Many of these groups have grown from grassroots citizen movements to gigantic cash-flush conglomerates, with much of the cash coming from the government they appear or pretend to be fighting. Many now have separate legal arms with hundreds of attorneys, whose primary job is to sue the government and keep the cash flowing. They are part of the $13-billion-per-year U.S. environmental industry and lobby.
These organizations vehemently object to the phrase “sue and settle,” claiming it oversimplifies a very complex legal procedure. But in fact, the strategy isn’t really very complicated at all. Congress has created a mess, with all sorts of processes and procedures agencies must follow in making rules and decisions. Every step of the way, those decisions are subject to potential lawsuits. For entirely different reasons, Congress also authorized the government to pay the legal bills of people who are forced to sue to defend their interests against government overreach.
It didn’t take long for clever organizations, and their allies in government, to figure out how to turn that combination into a massive public policy ATM that gives them our money to finance their ideologies, disinformation campaigns, and more activism.

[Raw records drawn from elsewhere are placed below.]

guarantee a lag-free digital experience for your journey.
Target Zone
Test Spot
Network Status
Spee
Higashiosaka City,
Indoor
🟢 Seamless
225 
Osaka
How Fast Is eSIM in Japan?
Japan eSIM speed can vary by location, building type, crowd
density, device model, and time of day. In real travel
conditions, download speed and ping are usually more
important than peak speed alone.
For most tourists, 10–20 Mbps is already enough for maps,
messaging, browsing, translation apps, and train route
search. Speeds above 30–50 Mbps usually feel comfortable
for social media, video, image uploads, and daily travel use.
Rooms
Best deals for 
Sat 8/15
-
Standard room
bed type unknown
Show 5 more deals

Government officials sometimes get frustrated by that pesky process required to make decisions that they think should be quick and easy. That’s where “sue and settle” comes in.
A “friendly” organization files a lawsuit demanding the very action the officials want to take anyway. So the government agency reaches an out-of-court settlement – often in a carefully selected friendly court – in which the agency agrees to the action demanded by the lawsuit, and agrees to pay the organization’s legal fees as part of its penance.

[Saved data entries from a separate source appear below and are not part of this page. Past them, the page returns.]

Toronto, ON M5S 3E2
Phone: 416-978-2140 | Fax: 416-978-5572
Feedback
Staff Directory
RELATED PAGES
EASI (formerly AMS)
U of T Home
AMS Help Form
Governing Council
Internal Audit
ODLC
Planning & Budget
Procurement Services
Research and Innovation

The court agrees to the settlement, part of which often seals the details (such as legal fees), making it difficult for anyone to track these deals. The parties who are most directly affected by the decisions are left out of the process; they never get to testify, never get their day in court, because the case was settled without going to court.
About 20 years ago, government agencies stopped collecting data on these settlements, so that they were no longer “able to” (or had to) report to Congress on the amount of money involved, or the groups to whom our tax money was being paid. Long-time observers know it amounts to hundreds of millions of dollars over the years, and the recipients are mostly large environmental organizations.
Mr. Pruitt was right to direct an end to such abuses. Almost immediately, a group of 58 former EPA attorneys wrote a letter sharply criticizing his action, arguing that ending the practice will somehow harm the American people, as well as “fair and efficient operations” at EPA. Their letter is 13 pages long and has 23 footnotes, but you have to expect that from lawyers. For anyone who cares to wade through all the verbiage, their explanation is very telling.
The lawyers accuse Pruitt of “attempting to give regulated parties a special and powerful seat at the table with no corresponding role for other members of the pubic.” In other words, in their view, people who have no direct stake in the ruling should have the same seat at the same table as those directly affected.
They also claim the new directive does “a grave injustice by alleging, without evidence, collusion with outside groups.” They should know; these are some of the same folks who made sure that allegation would be “without evidence,” by hiding the attorney fees, other financial payments and other details of these settlements from Congress and the public.
Most telling of all, though, is this little gem from page eleven: “It is EPA's failure to comply with legal requirements that is the problem, not the people who sue EPA….”
That is a remarkable contradiction from the letter’s signatories, who began by claiming the Pruitt directive would harm “fair and efficient operations” at EPA. That is, operations under rules that they devised to serve themselves and their allies, agendas and ideologies, especially during the Obama years.
Two more things you should know about the 58 former EPAemployees who signed the letter. First, they are partisans who regularly criticize the current Administration. Most of the same people signed a similar letter on April 27, titled “Earth Warms While Trump Ignores Science,” as well as a February 15 letter to senators opposing Pruitt’s confirmation. Second, and perhaps more important, they are environmental attorneys who object to ending the secretive gravy train that has paid the salaries of environmental attorneys for years. Could some of them now be working for organizations that sue the government, hoping to get their own “fair share” of these lucrative settlements? Might their paychecks actually depend on that very system?
“Sue and settle” is a gravy train never envisioned by Congress. It cannot withstand public scrutiny. These attorneys ought to recall, and adhere to, the ethics of “Paper Chase” star John Housman, who once touted financial managers who “make money the old fashioned way – they earn it.”
Greg Walcher (www.GregWalcher.com) is president of the Natural Resources Group and author of “Smoking Them Out: The Theft of the Environment and How to Take it Back,” now in its second printing. He is a former head of the Colorado Department of Natural Resources.